Oh, there was also Wellan’s bag of fresh fish, placed in our freezer up in Sola, Vanualava, what seems ages ago now. This was an impulse-purchase Wellan made off a local banana boat fisherman as we all stood in the shallows waiting to head out to Chimere for the last time before heading home. “Hurry up Wellan!” someone yelled in Bislama … “He doesn’t have change of a 1000 Vatu note!” called back Wellan. Solution … “Buy more fish Wellan !!” Which quickly had Wellan climbing into the dinghy with a bigger than usual bag of fish to be placed in Chimere’s freezer for the return voyage. I’ve no doubt that’s a fisherman’s sales tactic used the world over – and not just by fishermen!
Barry and Andrea generously hosted a dinner for all available team members and partners – still in Port Vila – up at the Melanesian Hotel – and it was great to catch up with Wellan, Barkon and Bob again, plus of course Martin and Deb. Richard, sadly couldn’t make it along because of a recent death in the family.
With the Supporters Tour starting in two day’s time, and around 20 people coming over to Port Vila to enjoy something of the “local experience” it was now time to give thought to all the many loose ends that needed to be addressed.
This took most of the day, with time also shared with fellow yachties and new best friends from a yacht also tied up at the waterfront – Amos & Anat Raviv, off their yacht “Amosea Island”. Their stories of sailing from Israel, of family, and of life generally were fascinating and Barry, Andrea and I had a lovely coffee and cake aboard their beautiful yacht before Barry and Andrea headed off to the airport to visit the volcano down on Tanna for a couple of days.
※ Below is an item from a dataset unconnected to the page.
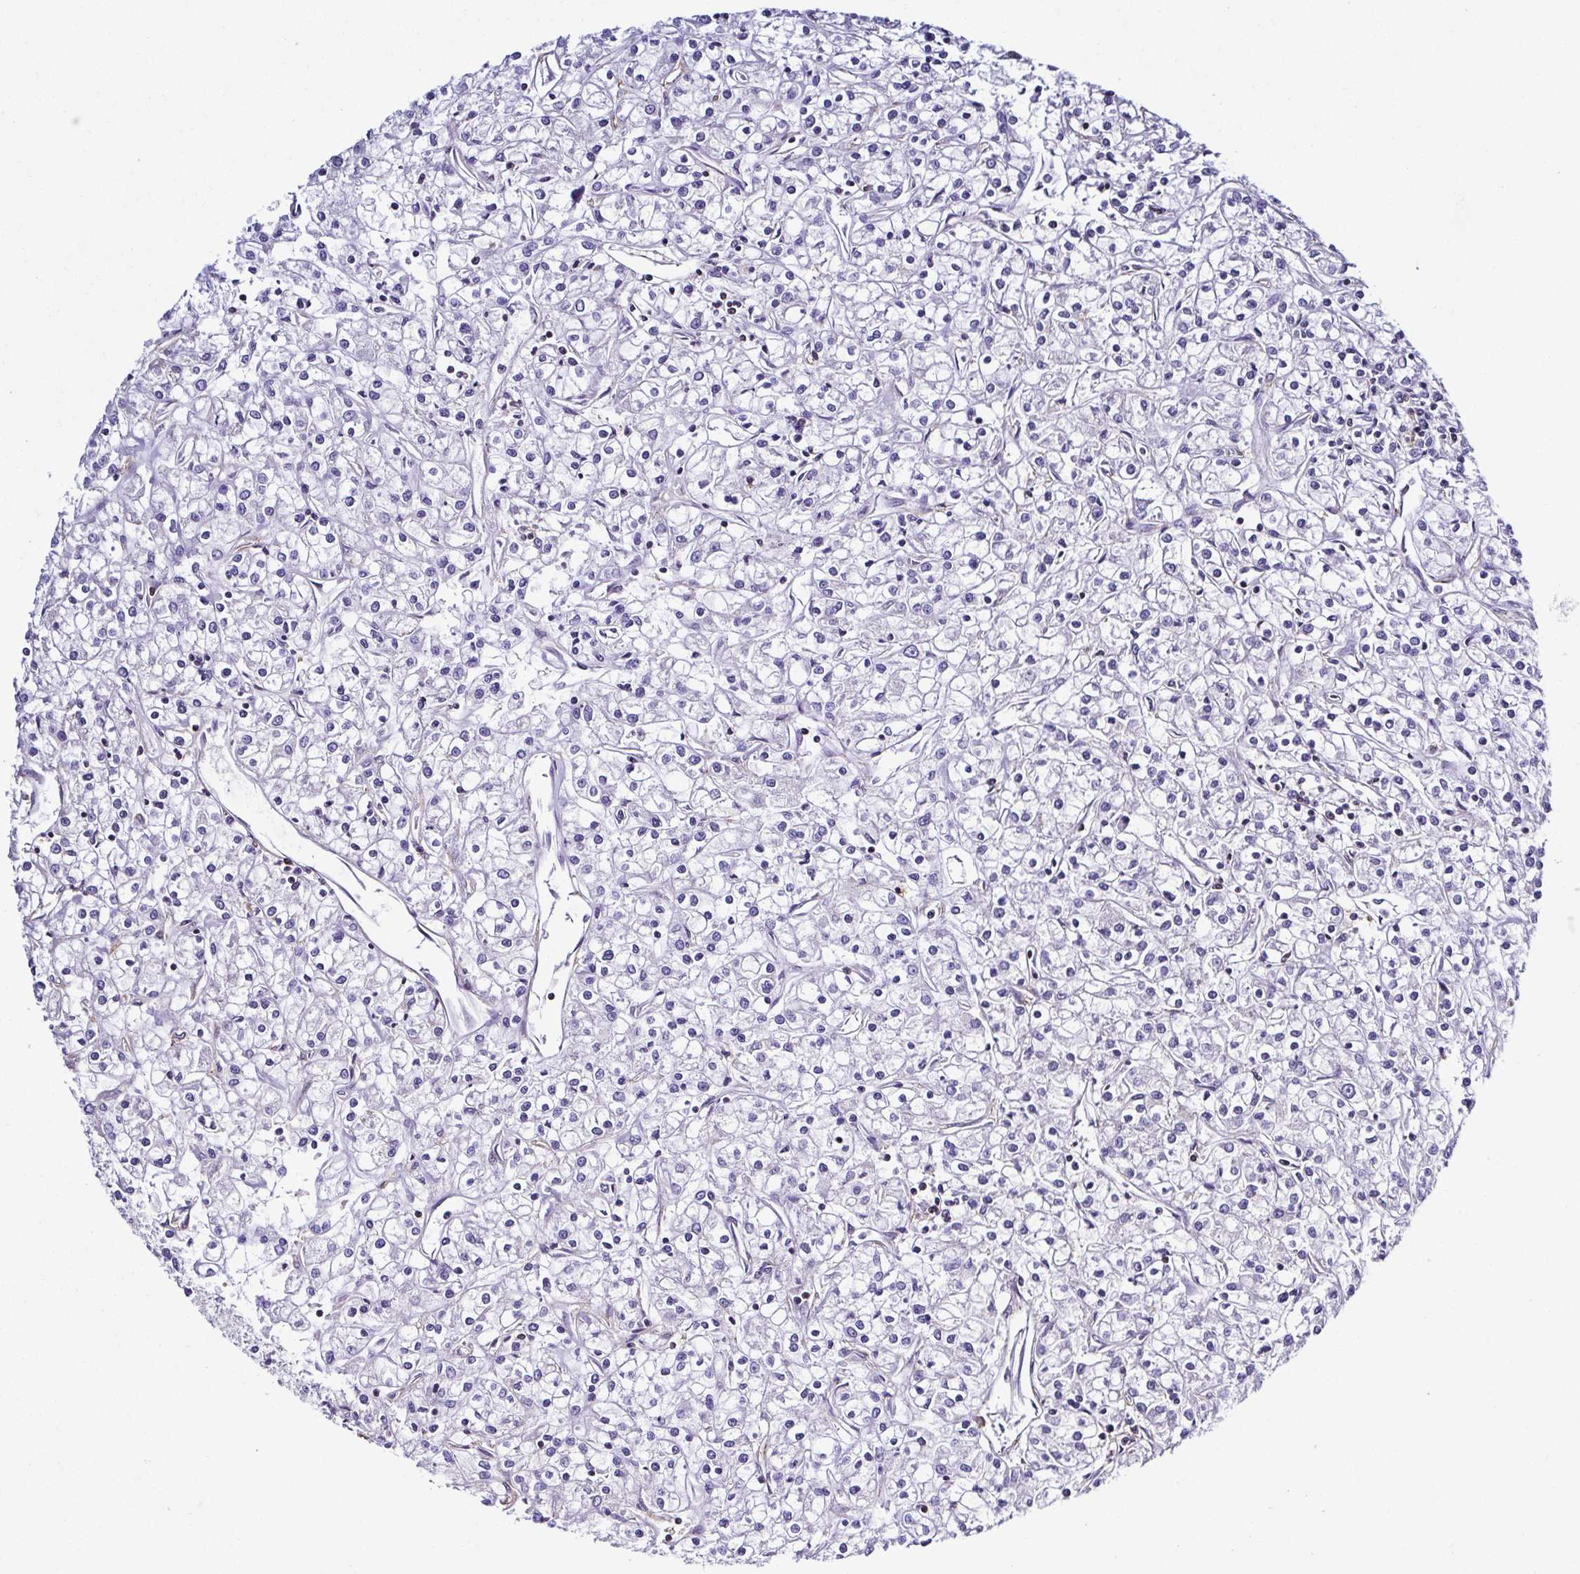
{"staining": {"intensity": "negative", "quantity": "none", "location": "none"}, "tissue": "renal cancer", "cell_type": "Tumor cells", "image_type": "cancer", "snomed": [{"axis": "morphology", "description": "Adenocarcinoma, NOS"}, {"axis": "topography", "description": "Kidney"}], "caption": "Immunohistochemical staining of human adenocarcinoma (renal) displays no significant expression in tumor cells.", "gene": "TNNT2", "patient": {"sex": "female", "age": 59}}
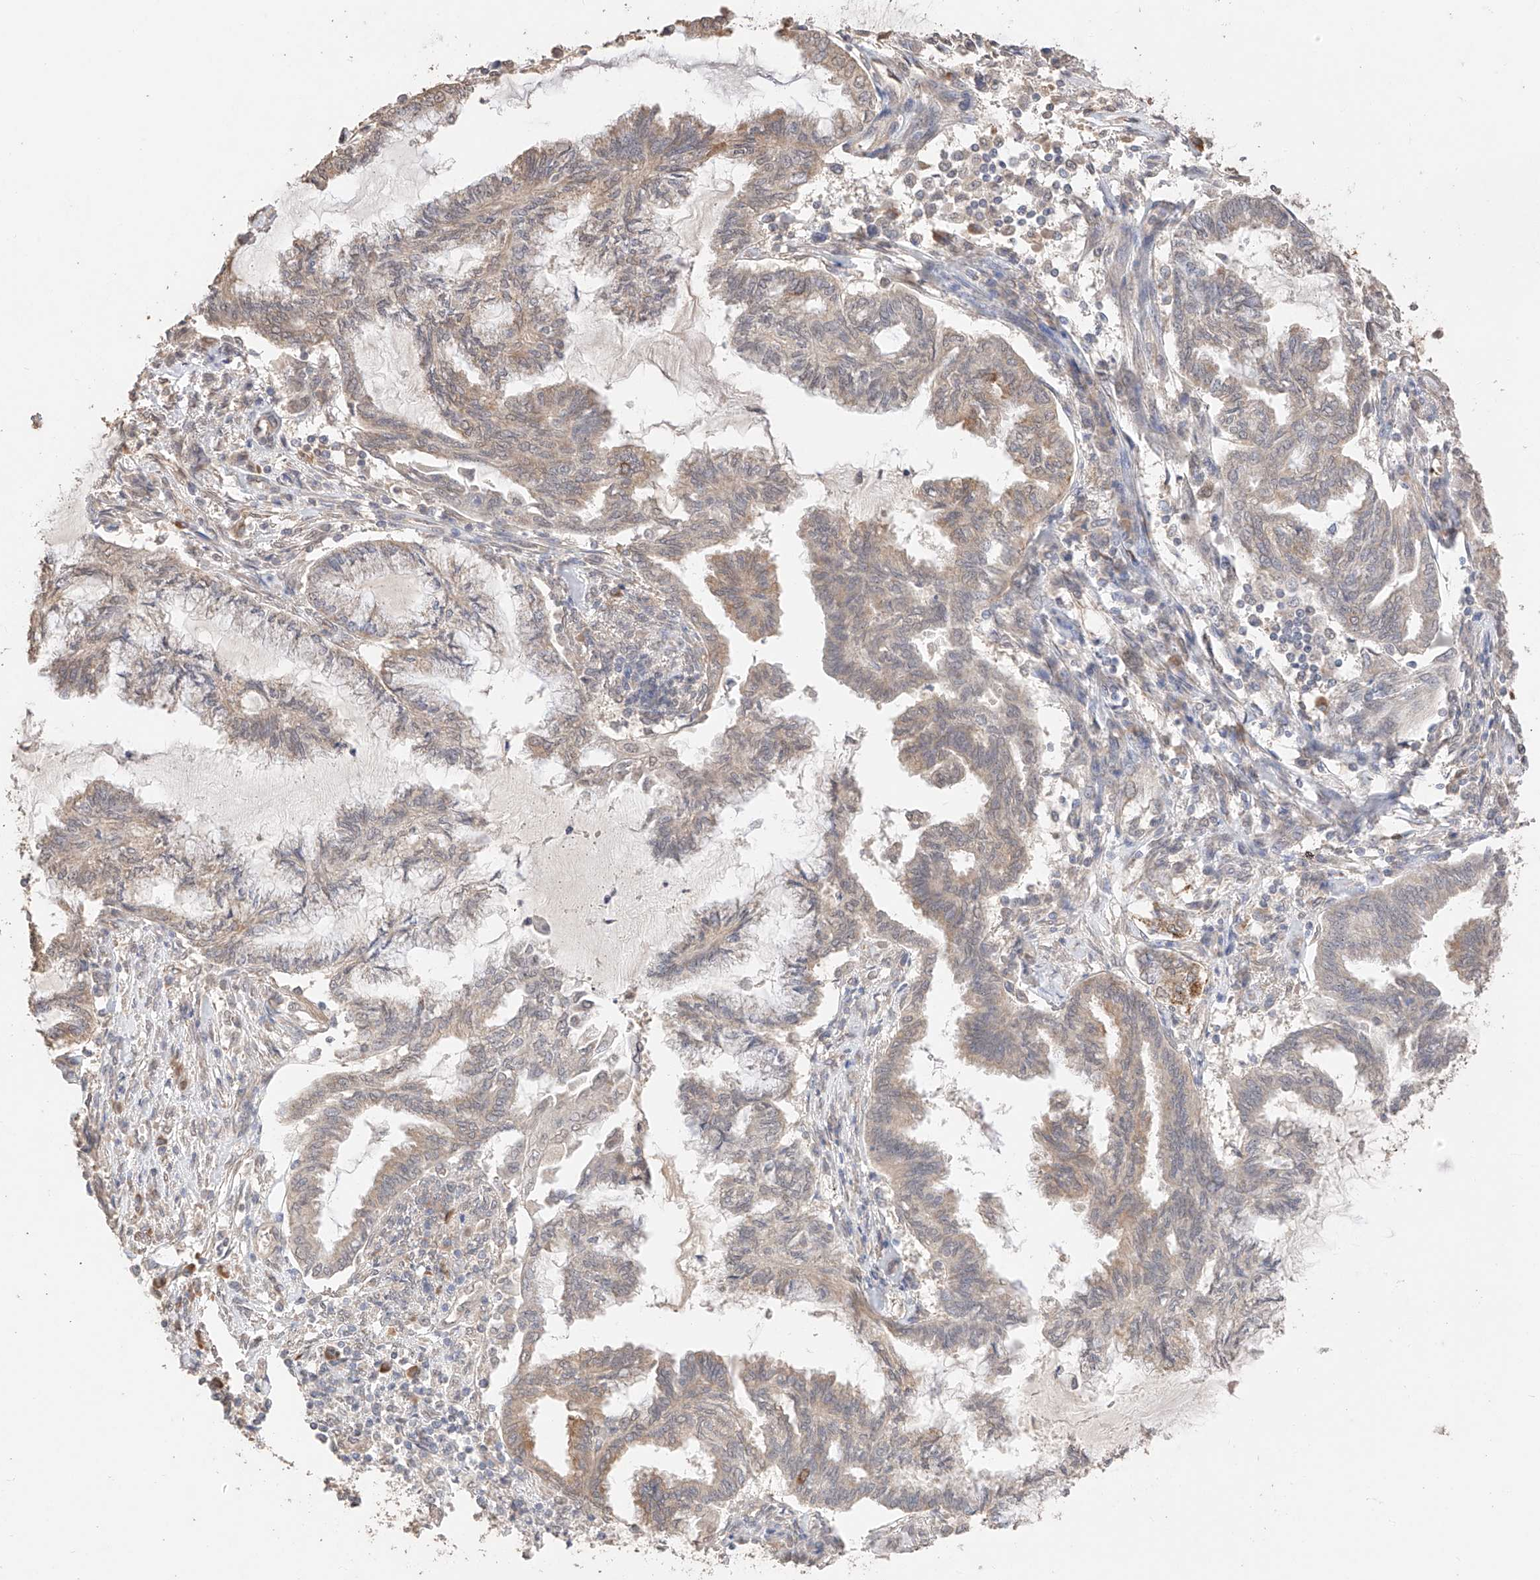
{"staining": {"intensity": "weak", "quantity": "25%-75%", "location": "cytoplasmic/membranous"}, "tissue": "endometrial cancer", "cell_type": "Tumor cells", "image_type": "cancer", "snomed": [{"axis": "morphology", "description": "Adenocarcinoma, NOS"}, {"axis": "topography", "description": "Endometrium"}], "caption": "Immunohistochemical staining of endometrial cancer exhibits weak cytoplasmic/membranous protein expression in about 25%-75% of tumor cells.", "gene": "IL22RA2", "patient": {"sex": "female", "age": 86}}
In reflecting on Barry’s short time in Vanuatu, he could almost be described as a volcano-chaser, having sailed past the Gaua volcano, Mt Garet, evacuated 29 people from the newly-awakened Ambae volcano, seen close-up from at sea the glow of Ambrym’s two volcanos Mt Benbow & Mt Marum and is now heading down to Tanna’s Mt Yasur to stand on the rim and look into its exploding cauldron of molten earth.
Living on the edge Barry ?!
It’s now Thursday 5 October – a public holiday, Constitution Day ! So things are even sleepier than usual … but there’s a rumour (my friend) the President will be speaking somewhere today, so I’m going to check it out. And I’m also meeting with Kalmaire from Paunangisu Village to iron out any last-minute details for the Village Experience Day next Monday and the Supporters Tour generally.